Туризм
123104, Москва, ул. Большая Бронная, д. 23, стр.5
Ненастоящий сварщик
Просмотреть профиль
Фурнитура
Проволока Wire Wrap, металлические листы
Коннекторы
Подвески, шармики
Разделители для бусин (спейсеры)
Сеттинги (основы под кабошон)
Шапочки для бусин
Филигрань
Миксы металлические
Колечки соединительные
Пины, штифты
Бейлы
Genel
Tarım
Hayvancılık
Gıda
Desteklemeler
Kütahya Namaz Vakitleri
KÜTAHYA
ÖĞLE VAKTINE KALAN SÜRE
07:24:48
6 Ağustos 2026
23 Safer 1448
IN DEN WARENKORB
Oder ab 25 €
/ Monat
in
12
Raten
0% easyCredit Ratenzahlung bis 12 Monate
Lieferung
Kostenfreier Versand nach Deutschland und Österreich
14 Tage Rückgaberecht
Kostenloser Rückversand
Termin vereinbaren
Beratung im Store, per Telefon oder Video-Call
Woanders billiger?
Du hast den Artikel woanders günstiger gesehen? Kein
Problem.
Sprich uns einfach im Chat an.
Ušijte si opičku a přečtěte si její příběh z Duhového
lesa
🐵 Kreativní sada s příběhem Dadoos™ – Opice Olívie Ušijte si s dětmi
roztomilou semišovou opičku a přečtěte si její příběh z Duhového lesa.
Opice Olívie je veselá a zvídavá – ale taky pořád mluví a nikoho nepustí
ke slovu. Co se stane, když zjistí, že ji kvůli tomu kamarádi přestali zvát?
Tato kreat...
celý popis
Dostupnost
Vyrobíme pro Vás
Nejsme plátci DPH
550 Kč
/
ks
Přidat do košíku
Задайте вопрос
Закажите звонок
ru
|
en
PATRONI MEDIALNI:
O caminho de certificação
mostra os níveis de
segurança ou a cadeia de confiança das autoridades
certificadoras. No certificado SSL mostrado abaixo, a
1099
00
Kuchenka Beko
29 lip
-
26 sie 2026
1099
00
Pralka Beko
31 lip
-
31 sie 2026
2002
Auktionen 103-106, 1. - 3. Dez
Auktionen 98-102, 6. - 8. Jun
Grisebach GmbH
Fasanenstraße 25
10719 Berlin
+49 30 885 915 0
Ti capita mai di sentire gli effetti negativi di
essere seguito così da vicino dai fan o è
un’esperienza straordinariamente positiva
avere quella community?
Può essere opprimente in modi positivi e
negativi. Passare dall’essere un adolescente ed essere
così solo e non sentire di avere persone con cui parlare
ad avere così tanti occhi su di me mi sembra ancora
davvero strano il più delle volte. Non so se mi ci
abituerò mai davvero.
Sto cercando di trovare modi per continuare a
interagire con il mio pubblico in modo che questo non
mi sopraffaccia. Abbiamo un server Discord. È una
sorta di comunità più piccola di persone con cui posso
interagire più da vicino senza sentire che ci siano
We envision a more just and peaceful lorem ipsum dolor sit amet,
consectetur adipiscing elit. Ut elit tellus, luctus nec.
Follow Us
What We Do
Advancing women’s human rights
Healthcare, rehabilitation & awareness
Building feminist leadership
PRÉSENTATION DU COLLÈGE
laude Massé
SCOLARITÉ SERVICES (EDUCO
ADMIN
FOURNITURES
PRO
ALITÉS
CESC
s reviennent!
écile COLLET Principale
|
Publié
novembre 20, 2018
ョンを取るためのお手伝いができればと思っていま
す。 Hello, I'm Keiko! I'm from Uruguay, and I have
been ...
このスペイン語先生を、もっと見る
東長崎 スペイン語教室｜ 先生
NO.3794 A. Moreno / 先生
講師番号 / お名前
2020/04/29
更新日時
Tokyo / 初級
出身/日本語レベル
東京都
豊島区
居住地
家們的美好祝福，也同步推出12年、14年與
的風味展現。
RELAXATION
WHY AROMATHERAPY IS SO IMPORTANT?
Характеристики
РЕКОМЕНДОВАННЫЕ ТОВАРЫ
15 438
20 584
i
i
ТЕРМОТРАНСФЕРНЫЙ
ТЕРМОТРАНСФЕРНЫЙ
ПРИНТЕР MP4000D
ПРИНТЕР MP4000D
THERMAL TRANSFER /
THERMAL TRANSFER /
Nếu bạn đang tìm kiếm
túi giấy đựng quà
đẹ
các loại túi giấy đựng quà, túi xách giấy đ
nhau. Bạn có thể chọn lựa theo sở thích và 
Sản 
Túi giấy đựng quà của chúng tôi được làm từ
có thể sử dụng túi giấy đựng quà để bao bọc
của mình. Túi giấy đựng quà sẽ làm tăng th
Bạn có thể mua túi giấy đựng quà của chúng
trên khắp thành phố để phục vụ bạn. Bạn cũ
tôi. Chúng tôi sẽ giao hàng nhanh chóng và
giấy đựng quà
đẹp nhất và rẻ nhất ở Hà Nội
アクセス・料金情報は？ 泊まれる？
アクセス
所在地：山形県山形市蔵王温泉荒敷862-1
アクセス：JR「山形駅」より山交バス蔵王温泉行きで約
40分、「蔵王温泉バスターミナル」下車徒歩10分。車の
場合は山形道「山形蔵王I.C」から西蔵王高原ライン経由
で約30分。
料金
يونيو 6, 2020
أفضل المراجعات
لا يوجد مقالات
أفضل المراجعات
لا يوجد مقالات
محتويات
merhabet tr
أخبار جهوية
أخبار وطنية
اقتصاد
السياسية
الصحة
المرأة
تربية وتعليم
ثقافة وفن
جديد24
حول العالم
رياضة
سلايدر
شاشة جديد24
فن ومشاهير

—————

Directions for this task: Reproduce every line of the material above word for word, keeping the original languages, spelling, punctuation, and line order.

Your response:
Туризм
123104, Москва, ул. Большая Бронная, д. 23, стр.5
Ненастоящий сварщик
Просмотреть профиль
Фурнитура
Проволока Wire Wrap, металлические листы
Коннекторы
Подвески, шармики
Разделители для бусин (спейсеры)
Сеттинги (основы под кабошон)
Шапочки для бусин
Филигрань
Миксы металлические
Колечки соединительные
Пины, штифты
Бейлы
Genel
Tarım
Hayvancılık
Gıda
Desteklemeler
Kütahya Namaz Vakitleri
KÜTAHYA
ÖĞLE VAKTINE KALAN SÜRE
07:24:48
6 Ağustos 2026
23 Safer 1448
IN DEN WARENKORB
Oder ab 25 €
/ Monat
in
12
Raten
0% easyCredit Ratenzahlung bis 12 Monate
Lieferung
Kostenfreier Versand nach Deutschland und Österreich
14 Tage Rückgaberecht
Kostenloser Rückversand
Termin vereinbaren
Beratung im Store, per Telefon oder Video-Call
Woanders billiger?
Du hast den Artikel woanders günstiger gesehen? Kein
Problem.
Sprich uns einfach im Chat an.
Ušijte si opičku a přečtěte si její příběh z Duhového
lesa
🐵 Kreativní sada s příběhem Dadoos™ – Opice Olívie Ušijte si s dětmi
roztomilou semišovou opičku a přečtěte si její příběh z Duhového lesa.
Opice Olívie je veselá a zvídavá – ale taky pořád mluví a nikoho nepustí
ke slovu. Co se stane, když zjistí, že ji kvůli tomu kamarádi přestali zvát?
Tato kreat...
celý popis
Dostupnost
Vyrobíme pro Vás
Nejsme plátci DPH
550 Kč
/
ks
Přidat do košíku
Задайте вопрос
Закажите звонок
ru
|
en
PATRONI MEDIALNI:
O caminho de certificação
mostra os níveis de
segurança ou a cadeia de confiança das autoridades
certificadoras. No certificado SSL mostrado abaixo, a
1099
00
Kuchenka Beko
29 lip
-
26 sie 2026
1099
00
Pralka Beko
31 lip
-
31 sie 2026
2002
Auktionen 103-106, 1. - 3. Dez
Auktionen 98-102, 6. - 8. Jun
Grisebach GmbH
Fasanenstraße 25
10719 Berlin
+49 30 885 915 0
Ti capita mai di sentire gli effetti negativi di
essere seguito così da vicino dai fan o è
un’esperienza straordinariamente positiva
avere quella community?
Può essere opprimente in modi positivi e
negativi. Passare dall’essere un adolescente ed essere
così solo e non sentire di avere persone con cui parlare
ad avere così tanti occhi su di me mi sembra ancora
davvero strano il più delle volte. Non so se mi ci
abituerò mai davvero.
Sto cercando di trovare modi per continuare a
interagire con il mio pubblico in modo che questo non
mi sopraffaccia. Abbiamo un server Discord. È una
sorta di comunità più piccola di persone con cui posso
interagire più da vicino senza sentire che ci siano
We envision a more just and peaceful lorem ipsum dolor sit amet,
consectetur adipiscing elit. Ut elit tellus, luctus nec.
Follow Us
What We Do
Advancing women’s human rights
Healthcare, rehabilitation & awareness
Building feminist leadership
PRÉSENTATION DU COLLÈGE
laude Massé
SCOLARITÉ SERVICES (EDUCO
ADMIN
FOURNITURES
PRO
ALITÉS
CESC
s reviennent!
écile COLLET Principale
|
Publié
novembre 20, 2018
ョンを取るためのお手伝いができればと思っていま
す。 Hello, I'm Keiko! I'm from Uruguay, and I have
been ...
このスペイン語先生を、もっと見る
東長崎 スペイン語教室｜ 先生
NO.3794 A. Moreno / 先生
講師番号 / お名前
2020/04/29
更新日時
Tokyo / 初級
出身/日本語レベル
東京都
豊島区
居住地
家們的美好祝福，也同步推出12年、14年與
的風味展現。
RELAXATION
WHY AROMATHERAPY IS SO IMPORTANT?
Характеристики
РЕКОМЕНДОВАННЫЕ ТОВАРЫ
15 438
20 584
i
i
ТЕРМОТРАНСФЕРНЫЙ
ТЕРМОТРАНСФЕРНЫЙ
ПРИНТЕР MP4000D
ПРИНТЕР MP4000D
THERMAL TRANSFER /
THERMAL TRANSFER /
Nếu bạn đang tìm kiếm
túi giấy đựng quà
đẹ
các loại túi giấy đựng quà, túi xách giấy đ
nhau. Bạn có thể chọn lựa theo sở thích và 
Sản 
Túi giấy đựng quà của chúng tôi được làm từ
có thể sử dụng túi giấy đựng quà để bao bọc
của mình. Túi giấy đựng quà sẽ làm tăng th
Bạn có thể mua túi giấy đựng quà của chúng
trên khắp thành phố để phục vụ bạn. Bạn cũ
tôi. Chúng tôi sẽ giao hàng nhanh chóng và
giấy đựng quà
đẹp nhất và rẻ nhất ở Hà Nội
アクセス・料金情報は？ 泊まれる？
アクセス
所在地：山形県山形市蔵王温泉荒敷862-1
アクセス：JR「山形駅」より山交バス蔵王温泉行きで約
40分、「蔵王温泉バスターミナル」下車徒歩10分。車の
場合は山形道「山形蔵王I.C」から西蔵王高原ライン経由
で約30分。
料金
يونيو 6, 2020
أفضل المراجعات
لا يوجد مقالات
أفضل المراجعات
لا يوجد مقالات
محتويات
merhabet tr
أخبار جهوية
أخبار وطنية
اقتصاد
السياسية
الصحة
المرأة
تربية وتعليم
ثقافة وفن
جديد24
حول العالم
رياضة
سلايدر
شاشة جديد24
فن ومشاهير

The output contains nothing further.